Can we learn from Denmark?
Proponents of antibiotic-free production often cite the experience in Denmark as “Exhibit A” in their argument against the use of antimicrobials in poultry and livestock feed.
Poultry health specialists at a recent roundtable noted that Denmark banned the use of antibiotics for growth promotion in food animals more than 20 years ago. The roundtable panel raised strong objections to this example, however.
“That’s like comparing apples to oranges,” said NC State’s Dennis Wages. European producers can still use ionophores for managing coccidiosis; ionophores aren’t classified as antibiotics in the EU as they are in the US.
In addition, Wages said, producers in Denmark still have numerous antibiotics for treating disease — many of which are also used in human medicine — that can be added to birds’ drinking water that US producers don’t have access to, including multiple fluoroquinolones and other antibiotics. It’s not fair to compare the Danish model to the US, he insisted.
Therapeutic use up
UGA’s Charles Hofacre pointed out that in Denmark, therapeutic use of antibiotics increased dramatically after in-feed antibiotics for growth promotion were banned. Now a program is being instituted in Denmark to control the amount of therapeutic antibiotics used.

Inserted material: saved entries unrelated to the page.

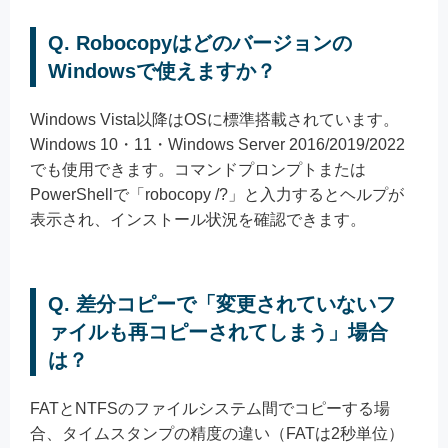
Q. Robocopyはどのバージョンの
Windowsで使えますか？
Windows Vista以降はOSに標準搭載されています。
Windows 10・11・Windows Server 2016/2019/2022
でも使用できます。コマンドプロンプトまたは
PowerShellで「robocopy /?」と入力するとヘルプが
表示され、インストール状況を確認できます。
Q. 差分コピーで「変更されていないフ
ァイルも再コピーされてしまう」場合
は？
FATとNTFSのファイルシステム間でコピーする場
合、タイムスタンプの精度の違い（FATは2秒単位）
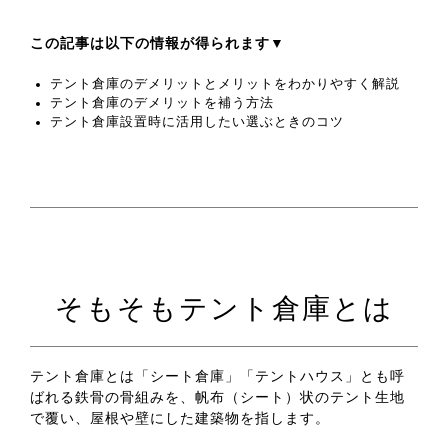
この記事は以下の情報が得られます▼
テント倉庫のデメリットとメリットをわかりやすく解説
テント倉庫のデメリットを補う方法
テント倉庫設置時に活用したい選ぶときのコツ
そもそもテント倉庫とは
テント倉庫とは「シート倉庫」「テントハウス」とも呼
ばれる鉄骨の骨組みを、帆布（シート）状のテント生地
で覆い、屋根や壁にした建築物を指します。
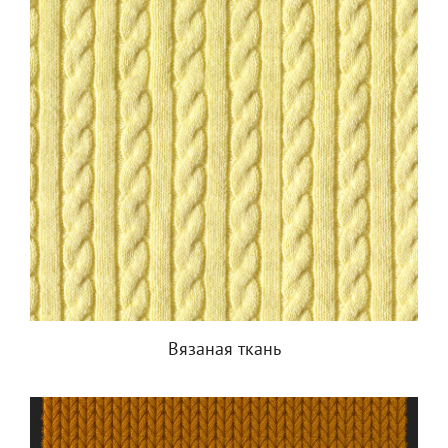
Вязаная ткань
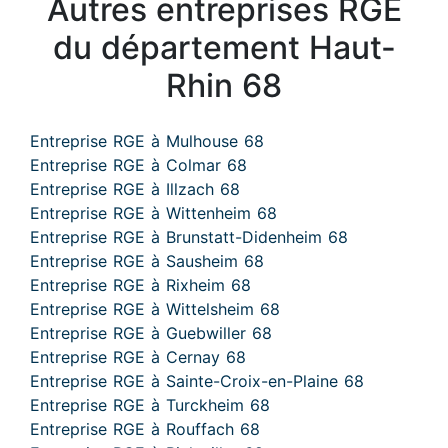
Autres entreprises RGE
du département Haut-
Rhin 68
Entreprise RGE à Mulhouse 68
Entreprise RGE à Colmar 68
Entreprise RGE à Illzach 68
Entreprise RGE à Wittenheim 68
Entreprise RGE à Brunstatt-Didenheim 68
Entreprise RGE à Sausheim 68
Entreprise RGE à Rixheim 68
Entreprise RGE à Wittelsheim 68
Entreprise RGE à Guebwiller 68
Entreprise RGE à Cernay 68
Entreprise RGE à Sainte-Croix-en-Plaine 68
Entreprise RGE à Turckheim 68
Entreprise RGE à Rouffach 68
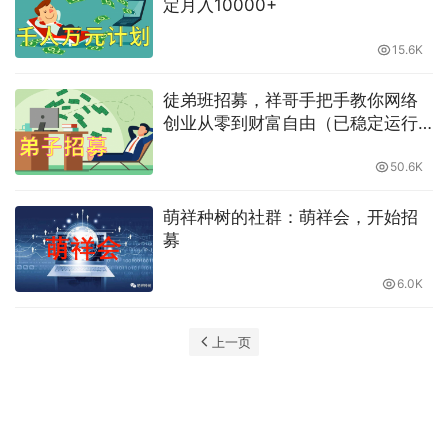
定月入10000+
15.6K
徒弟班招募，祥哥手把手教你网络
创业从零到财富自由（已稳定运行7
年）
50.6K
萌祥种树的社群：萌祥会，开始招
募
6.0K
上一页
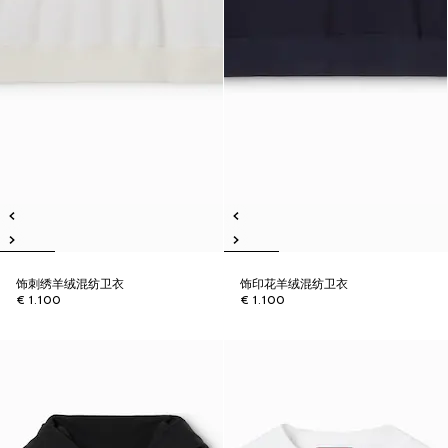
饰刺绣羊绒混纺卫衣
饰印花羊绒混纺卫衣
€ 1.100
€ 1.100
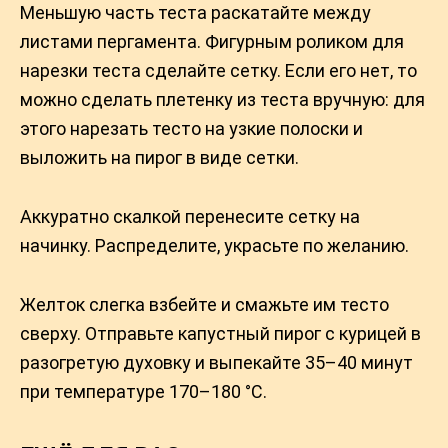
Меньшую часть теста раскатайте между
листами пергамента. Фигурным роликом для
нарезки теста сделайте сетку. Если его нет, то
можно сделать плетенку из теста вручную: для
этого нарезать тесто на узкие полоски и
выложить на пирог в виде сетки.
Аккуратно скалкой перенесите сетку на
начинку. Распределите, украсьте по желанию.
Желток слегка взбейте и смажьте им тесто
сверху. Отправьте капустный пирог с курицей в
разогретую духовку и выпекайте 35–40 минут
при температуре 170–180 °С.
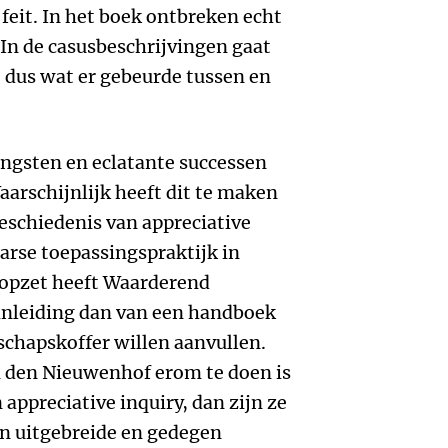
feit. In het boek ontbreken echt
In de casusbeschrijvingen gaat
, dus wat er gebeurde tussen en
ngsten en eclatante successen
aarschijnlijk heeft dit te maken
eschiedenis van appreciative
aarse toepassingspraktijk in
 opzet heeft Waarderend
inleiding dan van een handboek
schapskoffer willen aanvullen.
n den Nieuwenhof erom te doen is
appreciative inquiry, dan zijn ze
en uitgebreide en gedegen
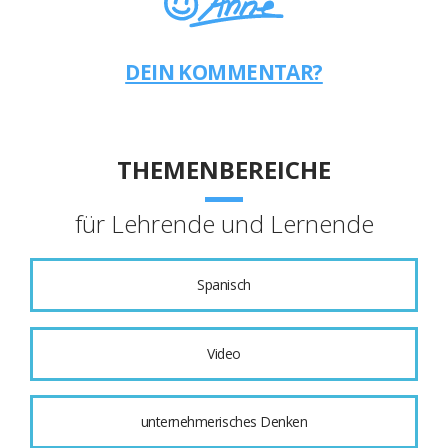
DEIN KOMMENTAR?
THEMENBEREICHE
für Lehrende und Lernende
Spanisch
Video
unternehmerisches Denken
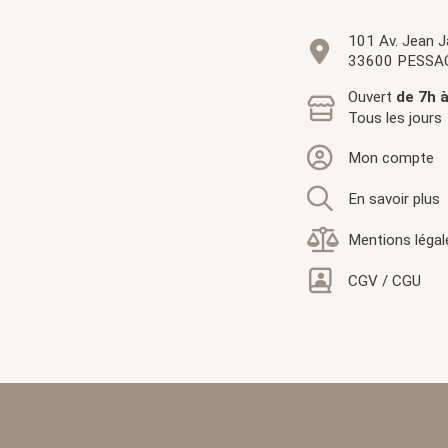
101 Av. Jean J
33600 PESSA
Ouvert
de 7h 
Tous les jours
Mon compte
En savoir plus
Mentions légal
CGV / CGU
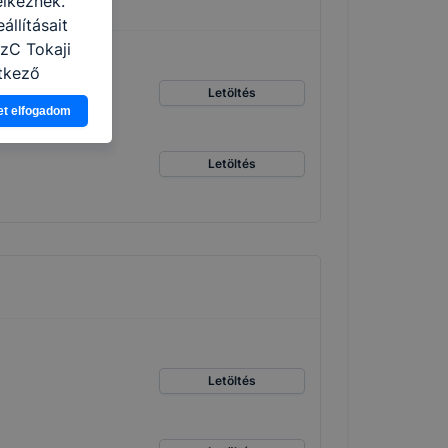
elkeznek.
llításait
SzC Tokaji
tkező
Letöltés
asználja Ön
et elfogadom
a, vagy
g jobb
Letöltés
tése.
en modern
több
 de ezek
k célja
 lehetővé
kcióinak
ödni
Letöltés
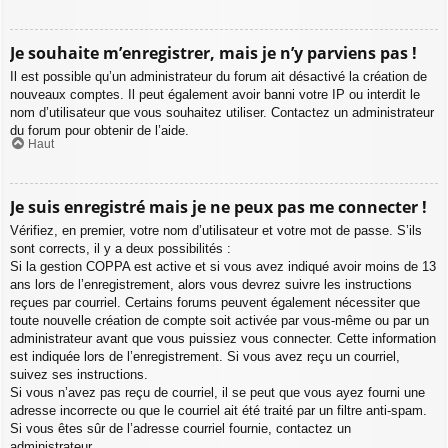
Je souhaite m’enregistrer, mais je n’y parviens pas !
Il est possible qu’un administrateur du forum ait désactivé la création de
nouveaux comptes. Il peut également avoir banni votre IP ou interdit le
nom d’utilisateur que vous souhaitez utiliser. Contactez un administrateur
du forum pour obtenir de l’aide.
Haut
Je suis enregistré mais je ne peux pas me connecter !
Vérifiez, en premier, votre nom d’utilisateur et votre mot de passe. S’ils
sont corrects, il y a deux possibilités :
Si la gestion COPPA est active et si vous avez indiqué avoir moins de 13
ans lors de l’enregistrement, alors vous devrez suivre les instructions
reçues par courriel. Certains forums peuvent également nécessiter que
toute nouvelle création de compte soit activée par vous-même ou par un
administrateur avant que vous puissiez vous connecter. Cette information
est indiquée lors de l’enregistrement. Si vous avez reçu un courriel,
suivez ses instructions.
Si vous n’avez pas reçu de courriel, il se peut que vous ayez fourni une
adresse incorrecte ou que le courriel ait été traité par un filtre anti-spam.
Si vous êtes sûr de l’adresse courriel fournie, contactez un
administrateur.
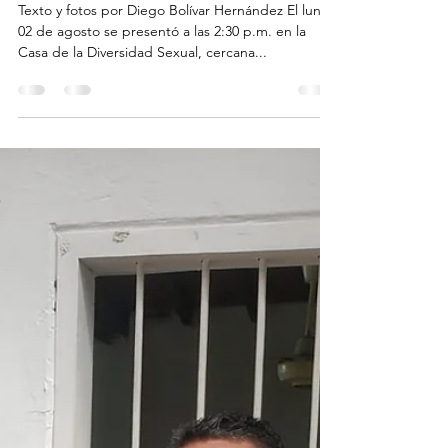
2 ago 2021
1 min de lectura
Sector Población LGBTI presenta
su dupla
Texto y fotos por Diego Bolívar Hernández El lunes
02 de agosto se presentó a las 2:30 p.m. en la
Casa de la Diversidad Sexual, cercana...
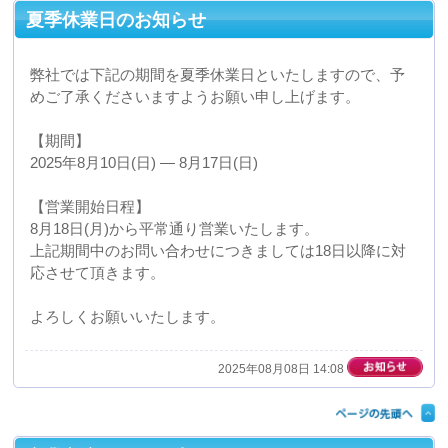
【期間】
2025年8月10日(日) ― 8月17日(日)
【営業開始日程】
8月18日(月)から平常通り営業いたします。
上記期間中のお問い合わせにつきましては18日以降に対
応させて頂きます。
よろしくお願いいたします。
2025年08月08日 14:08
産業交流展2025に出展します。
2025年11月26日(水)27日(木)28日(金)の３日間、東京ビッ
グサイト西展示棟にて開催されます産業交流展2025に出
展いたします。
当日は実際に真空成形の技術を用いて製造しました製品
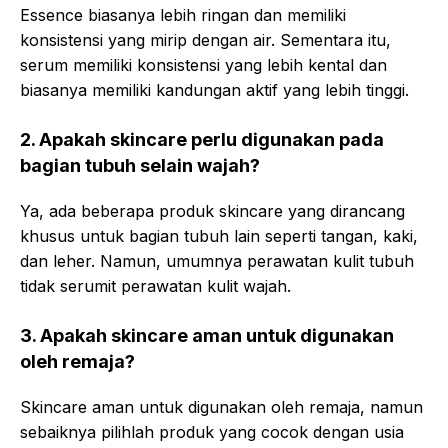
Essence biasanya lebih ringan dan memiliki
konsistensi yang mirip dengan air. Sementara itu,
serum memiliki konsistensi yang lebih kental dan
biasanya memiliki kandungan aktif yang lebih tinggi.
2. Apakah skincare perlu digunakan pada
bagian tubuh selain wajah?
Ya, ada beberapa produk skincare yang dirancang
khusus untuk bagian tubuh lain seperti tangan, kaki,
dan leher. Namun, umumnya perawatan kulit tubuh
tidak serumit perawatan kulit wajah.
3. Apakah skincare aman untuk digunakan
oleh remaja?
Skincare aman untuk digunakan oleh remaja, namun
sebaiknya pilihlah produk yang cocok dengan usia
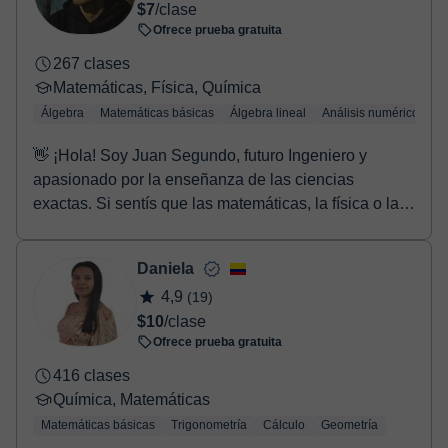
$7
/clase
Ofrece prueba gratuita
267 clases
Matemáticas, Física, Química
Álgebra
Matemáticas básicas
Álgebra lineal
Análisis numérico
Tr
👋 ¡Hola! Soy Juan Segundo, futuro Ingeniero y
apasionado por la enseñanza de las ciencias
exactas. Si sentís que las matemáticas, la física o la
quí...
Daniela
4,9
(19)
$10
/clase
Ofrece prueba gratuita
416 clases
Química, Matemáticas
Matemáticas básicas
Trigonometría
Cálculo
Geometría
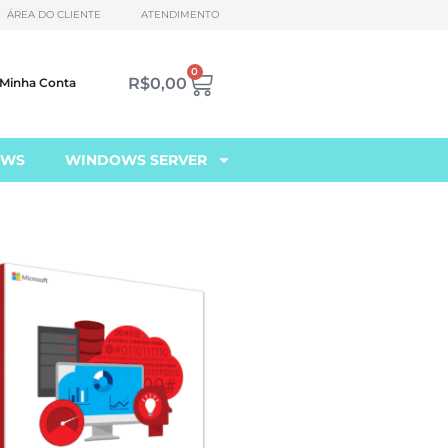
ÁREA DO CLIENTE
ATENDIMENTO
0
R$
0,00
Minha Conta
OWS
WINDOWS SERVER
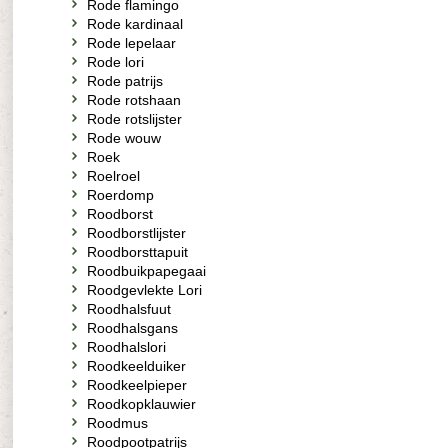
Rode flamingo
Rode kardinaal
Rode lepelaar
Rode lori
Rode patrijs
Rode rotshaan
Rode rotslijster
Rode wouw
Roek
Roelroel
Roerdomp
Roodborst
Roodborstlijster
Roodborsttapuit
Roodbuikpapegaai
Roodgevlekte Lori
Roodhalsfuut
Roodhalsgans
Roodhalslori
Roodkeelduiker
Roodkeelpieper
Roodkopklauwier
Roodmus
Roodpootpatrijs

To date, Wages added, initiatives in Europe to reduce antibiotic-resistant infections in humans haven’t been very successful, and it remains to be seen if they will have the intended impact. “The trend line for antibiotic resistance in Denmark or throughout Europe overall hasn’t changed,” he said.
Globally, the only documented cases where reducing antibiotics has led to fewer resistant infections in people have been in hospital settings involving hospital-acquired infections, where halting use of a certain antibiotic had an effect on the resistance of a known pathogen, Wages added.
Hofacre noted the FDA wants to figure out why fluoroquinolone resistance to Campylobacter in people isn’t changing and in some years has gone up, even though fluoroquinolones haven’t been used in US poultry for years.
He and Wages agreed that reduced antibiotic use in food animals must be followed over time to determine if it has any impact on human resistant infections.
“To try and give a snapshot view of what reduced antibiotic use in animals does for resistant infections in humans is going to be extremely difficult,” Wages said. “All other countries that have tried it have failed.”